Well, for now I'm off to play voyeur in the blogosphere. We'll see how my computer acts around noon.


I got a new phone yesterday. My first Smartphone…I know a nerd without a smartphone, weird, right? Well, I have one.

Now I have techno-anxiety about learning all about it before it becomes obsolete! And what Apps should I get or avoid? I want a GPS, and probably Pandora, and maybe Angry Birds – based on referral by my sister and her 10yo son…

Any ideas? Good/useful apps to have? Stupid ones to avoid?

And I still have to get my pictures off my old phone. I have a great Star Wars photo – with me in it – that was my wallpaper and I really want to keep that. If I don’t get those pics transferred within a day or two, I know I never will. I always have to strike while the iron is hot.

So my new toy. I feel it’s too good for me. I’ll have to smack it around a little and show it who’s boss!

03 January, 2012

Throes of Nerd-Rage

…that was a phrase used in a text to me from a friend agonizing over the lack of help he got from tech-support when his computer crashed. I love that: “throes of nerd-rage” or even just “nerd-rage”. I think we should add that to the modern lexicon.

And tech-non-support. You've been there, right? There’s a program I have to use at work, and the folks who run that system re-organized last year, and suddenly their previously decent tech-support team was clueless. I think it was out-sourced.
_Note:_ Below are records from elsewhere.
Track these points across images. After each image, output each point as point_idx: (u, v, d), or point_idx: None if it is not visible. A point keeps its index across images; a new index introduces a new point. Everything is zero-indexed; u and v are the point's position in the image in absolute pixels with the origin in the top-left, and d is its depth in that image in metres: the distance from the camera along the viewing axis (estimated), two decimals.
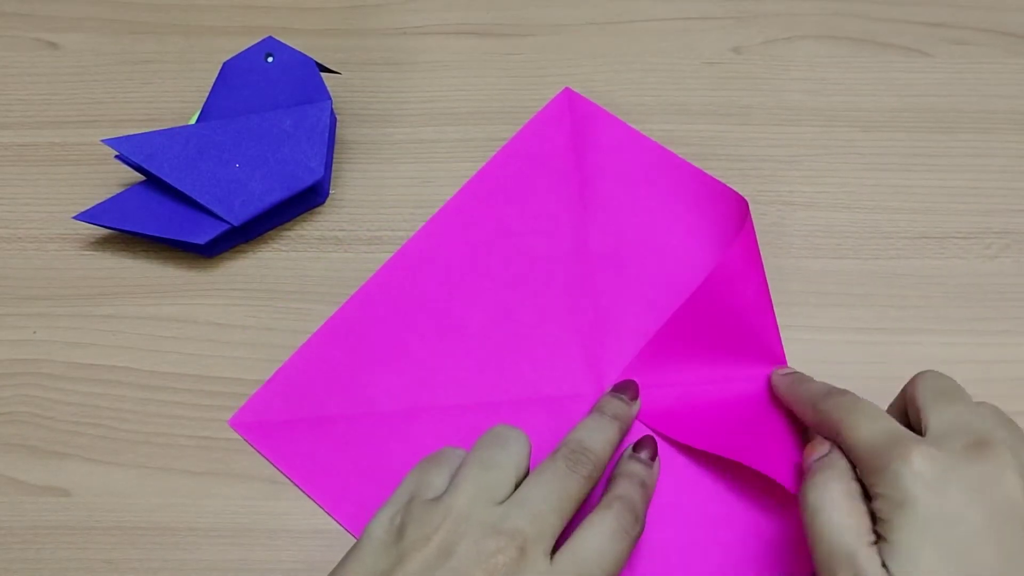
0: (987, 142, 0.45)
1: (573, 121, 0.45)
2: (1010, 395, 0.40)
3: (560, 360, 0.41)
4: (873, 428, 0.31)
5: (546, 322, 0.41)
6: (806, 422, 0.36)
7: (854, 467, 0.32)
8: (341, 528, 0.38)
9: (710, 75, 0.47)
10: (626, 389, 0.38)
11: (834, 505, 0.30)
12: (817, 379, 0.37)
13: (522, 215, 0.43)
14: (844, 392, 0.35)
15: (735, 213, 0.42)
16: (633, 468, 0.36)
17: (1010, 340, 0.41)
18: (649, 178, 0.44)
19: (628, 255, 0.42)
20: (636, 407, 0.38)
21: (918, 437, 0.30)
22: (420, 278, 0.42)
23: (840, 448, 0.33)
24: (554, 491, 0.32)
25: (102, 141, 0.42)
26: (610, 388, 0.39)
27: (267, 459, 0.39)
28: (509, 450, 0.33)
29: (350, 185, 0.45)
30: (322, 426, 0.40)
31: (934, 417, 0.31)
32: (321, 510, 0.39)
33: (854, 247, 0.43)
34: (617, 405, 0.37)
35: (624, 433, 0.37)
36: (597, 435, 0.35)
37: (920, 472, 0.29)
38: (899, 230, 0.44)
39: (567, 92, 0.46)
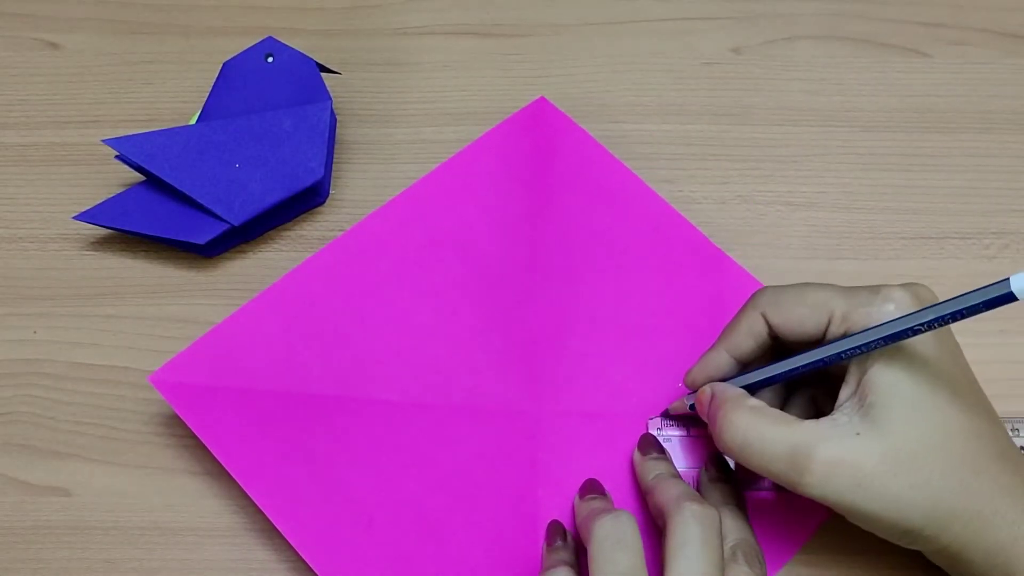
0: (986, 142, 0.45)
1: (544, 132, 0.44)
2: (1010, 395, 0.40)
3: (498, 372, 0.40)
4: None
5: (490, 330, 0.40)
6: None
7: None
8: None
9: (710, 75, 0.47)
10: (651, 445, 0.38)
11: (755, 426, 0.32)
12: None
13: (480, 217, 0.42)
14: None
15: (695, 251, 0.42)
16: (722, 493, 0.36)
17: (1009, 340, 0.41)
18: (611, 200, 0.43)
19: (579, 273, 0.42)
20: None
21: None
22: (371, 260, 0.41)
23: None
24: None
25: (102, 141, 0.42)
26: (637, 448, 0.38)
27: (185, 423, 0.38)
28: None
29: (350, 185, 0.45)
30: (246, 397, 0.38)
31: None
32: None
33: (853, 247, 0.43)
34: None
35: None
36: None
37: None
38: (897, 230, 0.44)
39: (541, 101, 0.45)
Anyway, here’s an example of a typical call: (the actual subjects have been altered so this doesn’t get all boring and technical.)
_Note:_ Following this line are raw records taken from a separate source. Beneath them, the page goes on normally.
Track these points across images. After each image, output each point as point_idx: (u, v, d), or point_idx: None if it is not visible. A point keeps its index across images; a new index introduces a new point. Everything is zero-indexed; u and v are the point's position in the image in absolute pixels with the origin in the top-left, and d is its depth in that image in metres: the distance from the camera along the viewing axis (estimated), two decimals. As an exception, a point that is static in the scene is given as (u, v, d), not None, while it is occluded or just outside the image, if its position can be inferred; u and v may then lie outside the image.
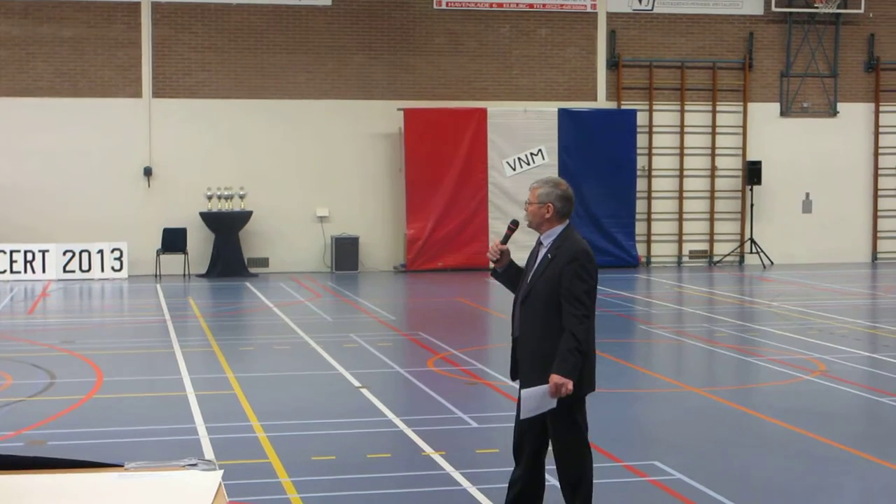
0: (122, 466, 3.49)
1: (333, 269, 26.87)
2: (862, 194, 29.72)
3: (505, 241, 7.40)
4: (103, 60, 26.45)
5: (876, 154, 29.67)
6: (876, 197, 29.74)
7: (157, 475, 3.44)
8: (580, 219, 27.19)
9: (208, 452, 9.68)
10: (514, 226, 7.51)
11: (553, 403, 6.91)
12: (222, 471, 3.50)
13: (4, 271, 25.28)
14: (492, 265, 7.47)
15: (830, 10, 28.94)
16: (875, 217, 29.78)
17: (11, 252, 25.38)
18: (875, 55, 29.41)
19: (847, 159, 29.52)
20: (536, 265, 7.15)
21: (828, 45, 29.33)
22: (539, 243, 7.26)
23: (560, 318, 6.97)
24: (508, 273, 7.40)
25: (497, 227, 26.87)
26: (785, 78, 29.21)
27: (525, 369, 7.10)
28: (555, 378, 6.84)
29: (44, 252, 25.48)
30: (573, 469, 7.11)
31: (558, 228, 7.21)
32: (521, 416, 7.01)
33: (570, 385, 6.85)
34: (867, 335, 17.27)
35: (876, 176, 29.71)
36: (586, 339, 6.96)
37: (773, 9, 28.78)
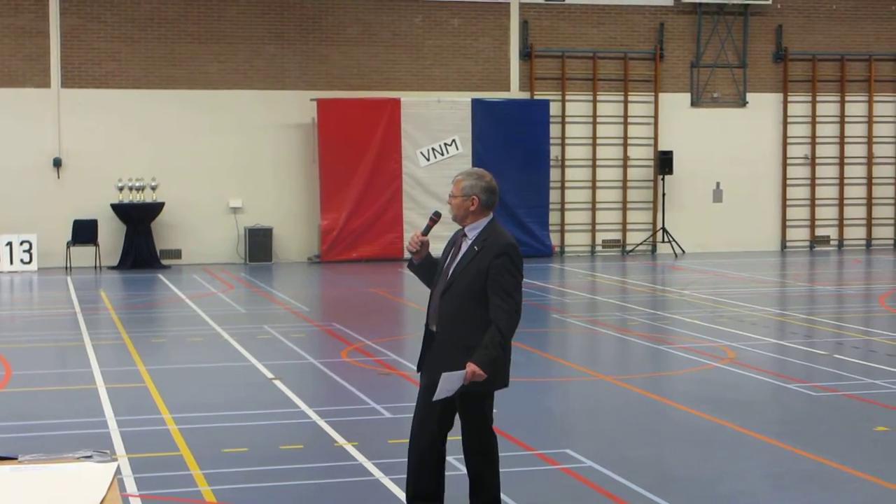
0: (15, 459, 3.45)
1: (247, 261, 26.72)
2: (771, 183, 30.16)
3: (426, 232, 7.32)
4: (11, 50, 26.01)
5: (785, 144, 30.12)
6: (785, 186, 30.20)
7: (50, 467, 3.40)
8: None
9: (118, 445, 9.59)
10: (436, 217, 7.39)
11: (457, 389, 6.92)
12: (117, 462, 3.45)
13: None
14: (409, 256, 7.38)
15: (739, 1, 29.30)
16: (784, 206, 30.24)
17: (-84, 245, 24.92)
18: (783, 46, 29.84)
19: (756, 149, 29.94)
20: (460, 257, 7.08)
21: (737, 36, 29.71)
22: (463, 235, 7.17)
23: (482, 311, 6.94)
24: (425, 265, 7.34)
25: (411, 218, 26.86)
26: (695, 68, 29.54)
27: (445, 360, 6.98)
28: (472, 366, 6.83)
29: (-50, 245, 25.06)
30: (481, 451, 7.16)
31: (483, 221, 7.15)
32: (435, 398, 6.91)
33: (483, 376, 6.85)
34: (776, 323, 17.55)
35: (785, 165, 30.17)
36: (511, 335, 6.98)
37: (683, 0, 29.09)
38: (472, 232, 7.11)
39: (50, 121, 26.20)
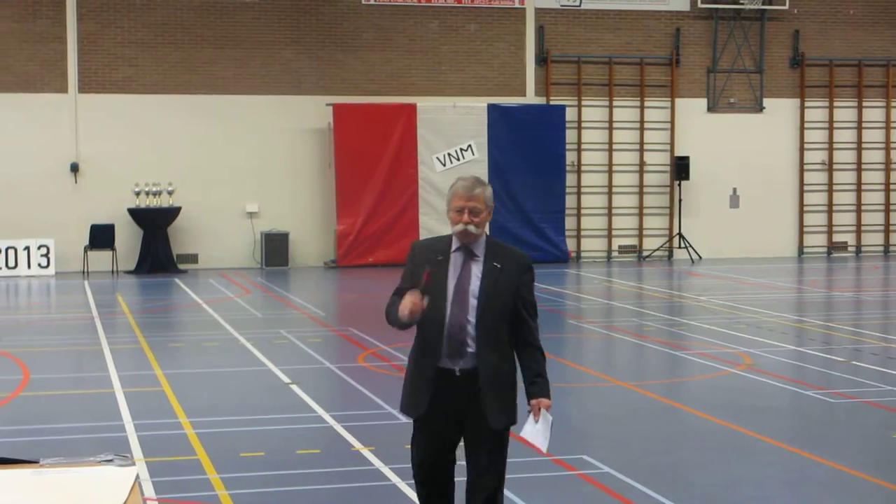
0: (37, 462, 3.47)
1: (263, 265, 26.76)
2: (788, 189, 30.09)
3: (423, 292, 6.11)
4: (28, 55, 26.12)
5: (801, 149, 30.06)
6: (802, 192, 30.13)
7: (72, 471, 3.42)
8: (510, 214, 27.31)
9: (136, 449, 9.61)
10: (430, 276, 6.14)
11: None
12: (138, 466, 3.47)
13: (-72, 268, 24.93)
14: (404, 321, 6.15)
15: (756, 7, 29.27)
16: (801, 212, 30.17)
17: (-65, 249, 25.05)
18: (800, 51, 29.79)
19: (773, 155, 29.88)
20: (483, 277, 6.13)
21: (753, 42, 29.67)
22: (471, 255, 6.19)
23: (509, 334, 6.18)
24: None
25: (427, 223, 26.89)
26: (711, 74, 29.50)
27: (494, 398, 6.11)
28: (545, 402, 6.15)
29: (-32, 249, 25.17)
30: (494, 489, 6.25)
31: (483, 234, 6.32)
32: (545, 449, 6.17)
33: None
34: (793, 329, 17.49)
35: (802, 171, 30.10)
36: None
37: (700, 5, 29.07)
38: (479, 248, 6.24)
39: (67, 126, 26.28)
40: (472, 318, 6.11)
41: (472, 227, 6.16)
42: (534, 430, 6.17)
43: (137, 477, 3.37)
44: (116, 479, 3.34)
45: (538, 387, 6.18)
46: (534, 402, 6.16)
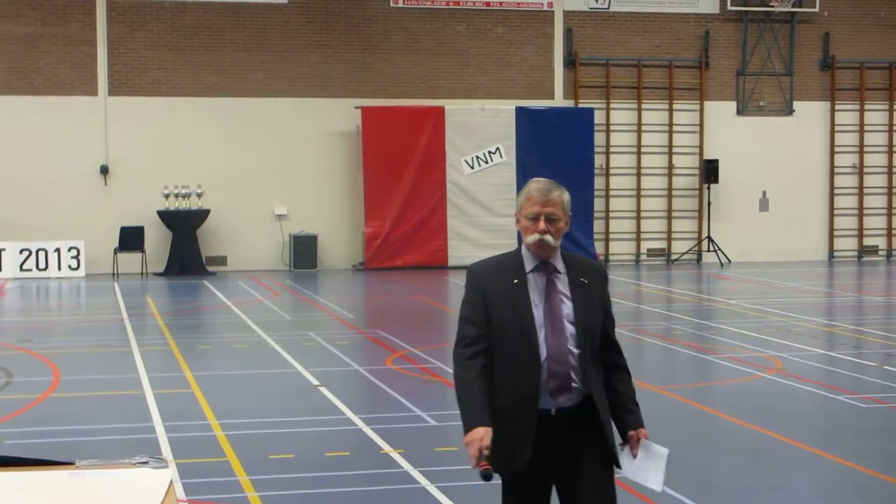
0: (72, 464, 3.48)
1: (292, 268, 26.82)
2: (818, 192, 29.95)
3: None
4: (58, 58, 26.27)
5: (832, 152, 29.91)
6: (832, 195, 29.98)
7: (107, 473, 3.43)
8: (538, 217, 27.23)
9: (166, 451, 9.63)
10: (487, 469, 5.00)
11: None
12: (173, 468, 3.49)
13: (-40, 270, 25.10)
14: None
15: (786, 9, 29.14)
16: (832, 215, 30.02)
17: (-33, 251, 25.22)
18: (830, 54, 29.65)
19: (803, 158, 29.74)
20: (573, 297, 5.29)
21: (783, 44, 29.54)
22: (552, 271, 5.34)
23: (601, 360, 5.38)
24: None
25: (455, 226, 26.96)
26: (741, 76, 29.39)
27: (604, 438, 5.33)
28: (643, 432, 5.39)
29: (0, 251, 25.27)
30: None
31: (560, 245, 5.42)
32: (660, 488, 5.30)
33: None
34: (824, 333, 17.40)
35: (832, 174, 29.96)
36: None
37: (729, 7, 28.96)
38: (559, 262, 5.38)
39: (97, 128, 26.42)
40: (573, 346, 5.24)
41: (549, 238, 5.27)
42: (642, 467, 5.31)
43: (172, 479, 3.38)
44: (152, 482, 3.35)
45: (635, 415, 5.39)
46: (633, 433, 5.35)
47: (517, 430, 5.17)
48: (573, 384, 5.22)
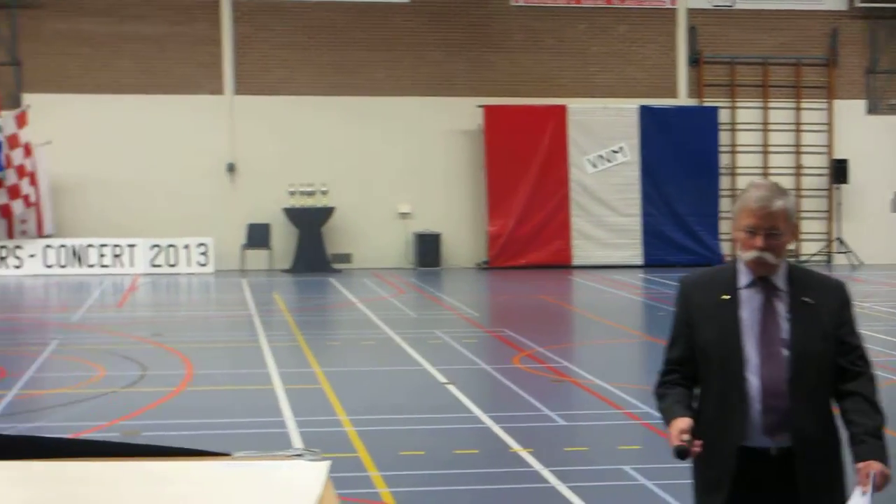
0: (229, 455, 3.52)
1: (416, 266, 26.97)
2: (950, 193, 29.24)
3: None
4: (185, 57, 26.77)
5: (965, 152, 29.18)
6: (964, 195, 29.26)
7: (264, 465, 3.47)
8: (663, 216, 27.08)
9: (297, 446, 9.76)
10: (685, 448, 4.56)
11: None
12: (330, 462, 3.54)
13: (94, 265, 25.72)
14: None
15: (918, 6, 28.52)
16: (964, 216, 29.29)
17: (101, 246, 25.82)
18: (964, 51, 28.94)
19: (936, 157, 29.04)
20: (791, 320, 4.65)
21: (915, 42, 28.92)
22: (770, 288, 4.70)
23: (828, 394, 4.73)
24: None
25: (579, 225, 26.88)
26: (871, 75, 28.81)
27: (811, 484, 4.66)
28: (876, 466, 4.50)
29: (132, 247, 25.88)
30: None
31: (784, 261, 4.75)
32: None
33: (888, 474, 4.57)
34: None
35: (965, 174, 29.22)
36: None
37: (857, 4, 28.40)
38: (781, 279, 4.72)
39: (223, 127, 26.85)
40: (790, 376, 4.63)
41: (768, 256, 4.62)
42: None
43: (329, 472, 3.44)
44: (309, 474, 3.41)
45: (868, 447, 4.56)
46: (861, 465, 4.54)
47: (719, 470, 4.67)
48: (789, 421, 4.62)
Me: I’m looking at these snowballs and the system won’t let me turn them into ice-cream.

TS: There’s a button at the top of the screen you can click that says “ice-cream”. Have you tried that?

Me: That button is greyed out. I need some other way to turn these snowballs into ice-cream.

Tech-Support: What’s the reference number?

Me: 2-12345

TS: Okay I’m looking at those snowballs. Yep you’re right. The button is greyed out.

Me: So what can we do to turn them into ice-cream?

TS: You’re going to have to call customer service. I can’t do anything with the button greyed out.

Me: But I’m not a customer. I’m an operator. That’s why I’m calling you.

TS: Customer service can help you with this.

Me: …

TS: Do you have their number?

Me: yes. [click]

Seriously, what is the point of tech-support who can’t do anything different from what I can already do? Nerd-rage indeed.